[172] RLHF-V: Towards Trustworthy MLLMs via Behavior Alignment from Fine-grained Correctional Human Feedback

paper , data , code

TL;DR

I read this because.. : VLM + RLHF
task : MLLM
Problem :** Hallucination problem in MLLM. In the case of GPT4-V, 45.9% were hallucinations.
Idea :** Let’s learn DPO, but let’s make sure to correctly answer which segment is wrong.
input/output : {image, question} -> answer
architecture : The authors’ previous work, Muffin . Model based on BEiT-3 + 13B Vicnuna 1.0
objective : Slightly modified DPO, with slightly different weights for the log-propb part of the DPO loss term.
baseline : QwenVL-Chat, LLaVA, LLaVA1.5, Muffin, InstructBLIP, LLaVA-RLHF
data : human annotated 1.4K data
evaluation : Object HalBench, MMHAL-Bench, MHumanEval, LLaVA Bench, VQAv2
result : SOTA among open models in terms of hallucination (beats some GPT4Vs). For LLAVA Bench, LLavA-RLHF is better, but tied.
contribution : Efficient DPO learning. Data disclosure
etc. :

Details

overall

underlying challenges in human preference data

ambiguity There are two answers, each with its own advantages and disadvantages, and the question is which one to favor.
learning efficiency It is difficult to learn because it needs to give feedback for a long answer with one response, so it requires a lot of data, and this credit misallocation problem leads to problems such as reward hacking.

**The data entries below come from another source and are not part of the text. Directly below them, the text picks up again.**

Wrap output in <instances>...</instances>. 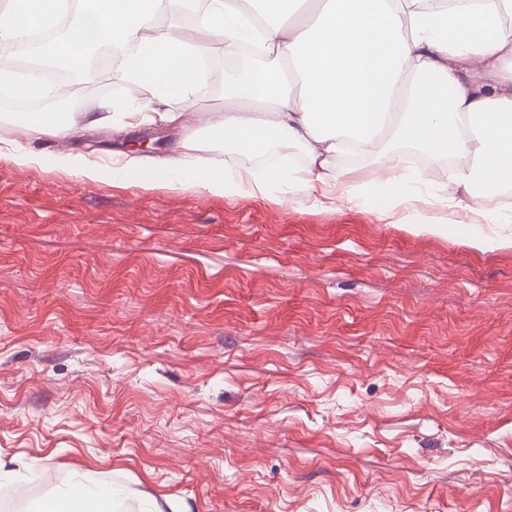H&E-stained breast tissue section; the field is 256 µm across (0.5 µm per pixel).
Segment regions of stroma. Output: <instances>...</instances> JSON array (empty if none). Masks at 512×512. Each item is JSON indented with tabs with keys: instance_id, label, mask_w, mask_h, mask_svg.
<instances>
[{
	"instance_id": "35a3bbf8",
	"label": "stroma",
	"mask_w": 512,
	"mask_h": 512,
	"mask_svg": "<svg viewBox=\"0 0 512 512\" xmlns=\"http://www.w3.org/2000/svg\"><path fill=\"white\" fill-rule=\"evenodd\" d=\"M82 111H162L85 66ZM0 108V459L163 512H512V248L342 196L142 187L129 159L253 162L200 128L20 133ZM147 139L148 150L136 149ZM41 154L37 165L18 154ZM84 156L88 180L56 164ZM399 222L402 224H408V227L416 232L431 235H442L446 233L448 230V224H450L447 219L428 216H423L416 221H410L408 214L399 218Z\"/></svg>"
}]
</instances>
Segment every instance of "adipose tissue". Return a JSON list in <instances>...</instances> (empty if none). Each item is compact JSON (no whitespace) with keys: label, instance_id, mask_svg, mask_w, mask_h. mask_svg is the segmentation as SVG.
Masks as SVG:
<instances>
[{"label":"adipose tissue","instance_id":"ef3b65f1","mask_svg":"<svg viewBox=\"0 0 512 512\" xmlns=\"http://www.w3.org/2000/svg\"><path fill=\"white\" fill-rule=\"evenodd\" d=\"M177 0H78L80 12L52 50L71 65L101 46L120 50V73L161 88L166 97L199 91L194 57L177 26L158 30ZM269 19L261 36L270 63L241 79L226 78L224 109L206 116L165 110L158 118L204 124L214 140L243 154L269 146L300 152L304 175L278 168L233 174L223 164L186 159L158 167L142 163L139 181L152 187L202 188L229 195L263 194L272 186L308 196L326 183L337 158L376 155L398 169L397 144L455 160L447 190L483 224H511L512 0H461L454 7L419 8V0H323L303 19L301 0H258ZM63 0H9L0 16V42L53 26ZM200 26L226 46L251 39L253 22L240 0H204ZM290 64L300 91L281 80ZM422 172L372 178L370 204L382 215L411 208ZM74 473L68 489L45 499L39 512H100L98 494Z\"/></svg>","mask_w":512,"mask_h":512}]
</instances>
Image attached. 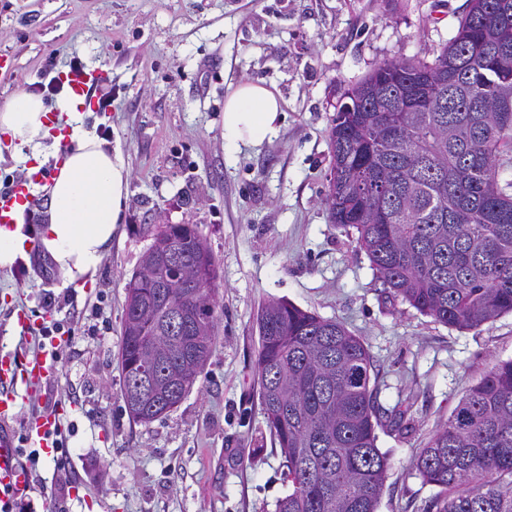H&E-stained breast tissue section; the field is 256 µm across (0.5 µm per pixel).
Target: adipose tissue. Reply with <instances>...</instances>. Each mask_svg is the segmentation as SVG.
<instances>
[{
	"mask_svg": "<svg viewBox=\"0 0 512 512\" xmlns=\"http://www.w3.org/2000/svg\"><path fill=\"white\" fill-rule=\"evenodd\" d=\"M69 117L71 145L44 189L48 219L39 246L63 272L66 284L94 278L122 222L130 172L121 150H110L83 129L76 102L68 97L47 106L42 96L20 91L0 104V138L18 161L40 159L53 136L50 109ZM284 114L278 94L258 81L243 80L224 99V139L256 148L278 132Z\"/></svg>",
	"mask_w": 512,
	"mask_h": 512,
	"instance_id": "ef3b65f1",
	"label": "adipose tissue"
}]
</instances>
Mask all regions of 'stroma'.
Returning a JSON list of instances; mask_svg holds the SVG:
<instances>
[{"instance_id": "35a3bbf8", "label": "stroma", "mask_w": 512, "mask_h": 512, "mask_svg": "<svg viewBox=\"0 0 512 512\" xmlns=\"http://www.w3.org/2000/svg\"><path fill=\"white\" fill-rule=\"evenodd\" d=\"M467 0H0V103L38 92L71 60L112 88L81 110L85 130L120 147L131 172L120 226L94 280L64 285L46 263L0 271V351L34 348L12 312L56 318L74 335L50 399L19 390L24 434L46 401L75 454L71 512H274L288 492L258 400L256 316L285 300L341 322L367 348L379 399L410 430L378 428L390 468L377 512H434L439 493L414 468L420 448L467 390L512 359V313L473 330L389 297L355 241L329 221L328 131L345 87L386 59L433 60ZM243 79L283 101L279 131L257 148L224 142V98ZM157 224L198 225L219 264L213 352L167 415L133 420L118 352L125 285Z\"/></svg>"}]
</instances>
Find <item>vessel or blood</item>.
Segmentation results:
<instances>
[{"label": "vessel or blood", "mask_w": 512, "mask_h": 512, "mask_svg": "<svg viewBox=\"0 0 512 512\" xmlns=\"http://www.w3.org/2000/svg\"><path fill=\"white\" fill-rule=\"evenodd\" d=\"M45 178V172L39 170L0 191V224L14 223L18 206L35 204L33 186ZM55 376L51 350L33 357L19 350L0 356V490L23 488L29 480L27 471L18 463L22 444L50 450L60 429L57 413L48 411L28 423L24 437H17L10 427L17 406L10 387L20 381L42 390L52 385Z\"/></svg>", "instance_id": "b4317fda"}]
</instances>
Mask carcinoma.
I'll use <instances>...</instances> for the list:
<instances>
[{
  "mask_svg": "<svg viewBox=\"0 0 512 512\" xmlns=\"http://www.w3.org/2000/svg\"><path fill=\"white\" fill-rule=\"evenodd\" d=\"M456 36L433 61L378 64L344 90L324 198L352 228L384 287L434 321L475 329L512 312V193L498 185L512 151V0H468ZM175 238L191 280H155ZM148 275L126 284L118 358L130 416L149 423L182 400L187 365L201 373L218 327V268L195 224L154 226ZM259 398L286 467L274 512H377L389 468L377 447L383 408L363 342L339 322L282 300L257 315ZM440 488L436 512H512V359L462 397L415 460Z\"/></svg>",
  "mask_w": 512,
  "mask_h": 512,
  "instance_id": "carcinoma-1",
  "label": "carcinoma"
}]
</instances>
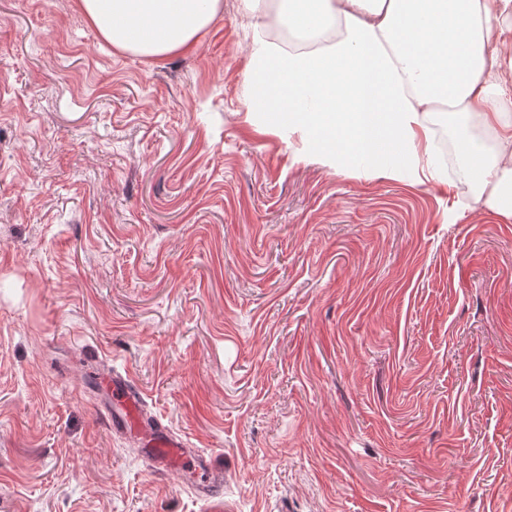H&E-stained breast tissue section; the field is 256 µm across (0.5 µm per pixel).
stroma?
I'll return each instance as SVG.
<instances>
[{"label":"stroma","mask_w":512,"mask_h":512,"mask_svg":"<svg viewBox=\"0 0 512 512\" xmlns=\"http://www.w3.org/2000/svg\"><path fill=\"white\" fill-rule=\"evenodd\" d=\"M223 2L157 61L0 0V512H512V223L296 161ZM108 369L220 499L113 435Z\"/></svg>","instance_id":"1"}]
</instances>
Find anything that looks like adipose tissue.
<instances>
[{
	"instance_id": "ef3b65f1",
	"label": "adipose tissue",
	"mask_w": 512,
	"mask_h": 512,
	"mask_svg": "<svg viewBox=\"0 0 512 512\" xmlns=\"http://www.w3.org/2000/svg\"><path fill=\"white\" fill-rule=\"evenodd\" d=\"M250 97L300 162L412 185L469 178L461 208L512 223V0H240ZM112 46L157 59L194 47L223 0H81ZM464 116L459 162L435 115ZM492 133L486 148L475 130Z\"/></svg>"
}]
</instances>
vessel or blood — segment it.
I'll return each instance as SVG.
<instances>
[{
	"label": "vessel or blood",
	"mask_w": 512,
	"mask_h": 512,
	"mask_svg": "<svg viewBox=\"0 0 512 512\" xmlns=\"http://www.w3.org/2000/svg\"><path fill=\"white\" fill-rule=\"evenodd\" d=\"M102 382L109 397L104 415L112 431L139 432L144 439L142 453L151 470L162 472L178 464H190L198 476L197 494L214 497L224 481L223 476L215 474L207 458L188 448L182 438L172 434L160 421L147 417L143 398L130 378L106 372Z\"/></svg>",
	"instance_id": "obj_1"
}]
</instances>
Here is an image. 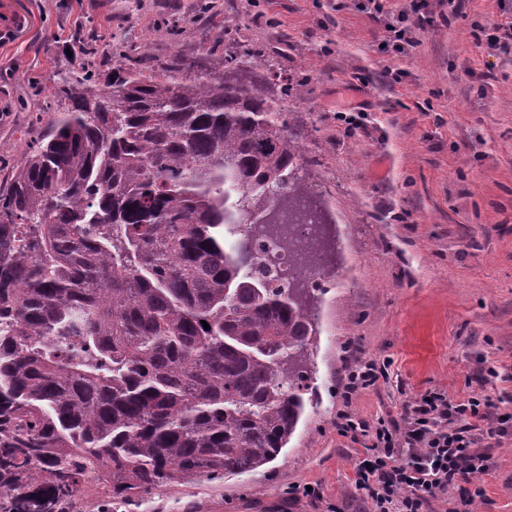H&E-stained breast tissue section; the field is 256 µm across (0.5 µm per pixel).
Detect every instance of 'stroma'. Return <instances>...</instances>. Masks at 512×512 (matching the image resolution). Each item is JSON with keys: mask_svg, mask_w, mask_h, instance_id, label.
Returning <instances> with one entry per match:
<instances>
[{"mask_svg": "<svg viewBox=\"0 0 512 512\" xmlns=\"http://www.w3.org/2000/svg\"><path fill=\"white\" fill-rule=\"evenodd\" d=\"M198 0H0V185L33 139L48 134L60 75L78 68L76 34L117 46L151 44L153 65L252 51L248 69L280 98L318 184L329 276L312 293L319 338L317 397L295 438L273 462L244 475L162 486L111 503L87 480L68 512H372L355 486L361 445L336 419L401 421L428 390L474 396L512 416V54L477 43L512 16V0H429L434 21L405 52L384 51L377 24L357 0H216L194 20ZM188 25L172 37L170 23ZM404 72L392 82L386 70ZM367 102L359 128L338 119L342 85ZM390 359L389 378L344 404L340 378L352 355ZM474 512H512V436L487 451ZM315 498H291L294 486Z\"/></svg>", "mask_w": 512, "mask_h": 512, "instance_id": "stroma-1", "label": "stroma"}]
</instances>
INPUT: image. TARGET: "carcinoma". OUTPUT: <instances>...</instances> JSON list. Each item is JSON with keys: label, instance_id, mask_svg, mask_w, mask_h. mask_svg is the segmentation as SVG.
Returning <instances> with one entry per match:
<instances>
[{"label": "carcinoma", "instance_id": "1", "mask_svg": "<svg viewBox=\"0 0 512 512\" xmlns=\"http://www.w3.org/2000/svg\"><path fill=\"white\" fill-rule=\"evenodd\" d=\"M78 49L0 189V512L257 470L312 402L306 275L258 260L320 196L280 106L232 53Z\"/></svg>", "mask_w": 512, "mask_h": 512}]
</instances>
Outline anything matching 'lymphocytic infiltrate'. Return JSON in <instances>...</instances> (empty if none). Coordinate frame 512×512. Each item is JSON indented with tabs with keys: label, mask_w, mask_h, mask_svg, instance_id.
Listing matches in <instances>:
<instances>
[{
	"label": "lymphocytic infiltrate",
	"mask_w": 512,
	"mask_h": 512,
	"mask_svg": "<svg viewBox=\"0 0 512 512\" xmlns=\"http://www.w3.org/2000/svg\"><path fill=\"white\" fill-rule=\"evenodd\" d=\"M362 9L379 24L381 44L399 53L414 44L417 29L432 21L428 0H408L391 21L382 0H367ZM389 365L386 359L354 357L342 380L344 403L377 388L388 378ZM490 407L487 400L455 401L434 389L404 405L399 425L339 413L340 436L363 447L355 485L367 492L374 512H426L431 500L483 475L488 468L484 447L512 432Z\"/></svg>",
	"instance_id": "f902f5d3"
}]
</instances>
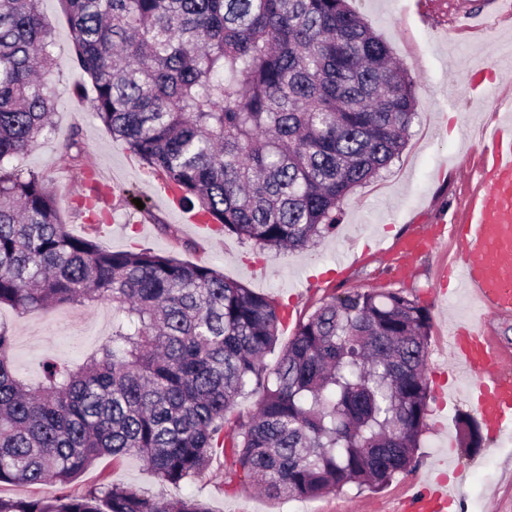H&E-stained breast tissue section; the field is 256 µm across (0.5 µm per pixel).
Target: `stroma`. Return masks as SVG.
<instances>
[{
  "label": "stroma",
  "instance_id": "1",
  "mask_svg": "<svg viewBox=\"0 0 512 512\" xmlns=\"http://www.w3.org/2000/svg\"><path fill=\"white\" fill-rule=\"evenodd\" d=\"M351 5L413 76L418 114L399 158L341 203L335 232L308 250L263 252L234 235L203 233L161 202L157 178L93 116L92 82L73 61L71 28L60 0H42L40 8L54 36V84L64 106L22 165L44 176L74 234L93 237L108 250L135 247L204 264L290 306L293 319L284 322L279 346L292 338L295 319L313 312L322 297L395 288L416 298L429 309L432 329L430 399L415 469L395 475L378 491L347 486L312 500L270 499L245 489L228 492L219 458L202 477L176 487L157 483L138 457L117 462L104 457L67 486L66 494L115 482L171 501L192 496L211 512H386L394 498L432 478L444 459L465 476L452 512H512V427L501 439L487 435L480 448L460 447L455 458L447 456L449 441L461 439L462 414L471 409L464 400L471 379L452 374L448 336L456 320L476 314L462 285L440 291L442 267L460 258L458 243L446 237L415 255L406 277L375 248L381 239L424 234L437 218L451 219L465 203L478 145L495 121L508 115L497 100L512 90V0H442L437 9L423 0H351ZM122 186L133 189L135 199L120 196ZM85 196L104 218L99 227H91L76 208ZM340 256L346 259L341 266ZM0 319L13 331L9 359L35 382L44 361L73 367L102 345L111 334L112 305L62 304L25 316L4 306Z\"/></svg>",
  "mask_w": 512,
  "mask_h": 512
}]
</instances>
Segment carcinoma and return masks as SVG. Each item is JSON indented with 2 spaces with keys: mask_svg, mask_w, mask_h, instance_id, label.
<instances>
[{
  "mask_svg": "<svg viewBox=\"0 0 512 512\" xmlns=\"http://www.w3.org/2000/svg\"><path fill=\"white\" fill-rule=\"evenodd\" d=\"M40 0H0V306L112 303V333L74 368L19 377L0 321V484L59 489L103 457L162 484L224 457V484L309 499L380 489L425 427L427 307L399 290L330 295L274 368L286 307L211 267L72 234L21 159L48 129L54 41ZM94 116L213 231L304 250L399 157L413 78L349 0H60ZM256 410L231 420L237 399ZM463 440L478 447L476 422ZM0 512H210L119 483L0 496Z\"/></svg>",
  "mask_w": 512,
  "mask_h": 512,
  "instance_id": "cac0c4a2",
  "label": "carcinoma"
}]
</instances>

fine-grained correctional human preference collection

Human annotation at the segment level. Correcting hallucinated segments. Before/after correction becomes $y_w$, $y_l$. In this case, the data comes from the instruction data source by making the image description prompt as GPT4 (?) and the answer is received via muffin (??).

The resulting data statistic is 64.4 words with 2.65 corrected segments. The hallucination types were objects (41.2%), positions (20.3%), numbers (16.5%), attributes (10.0%), actions (5.3%), and misc.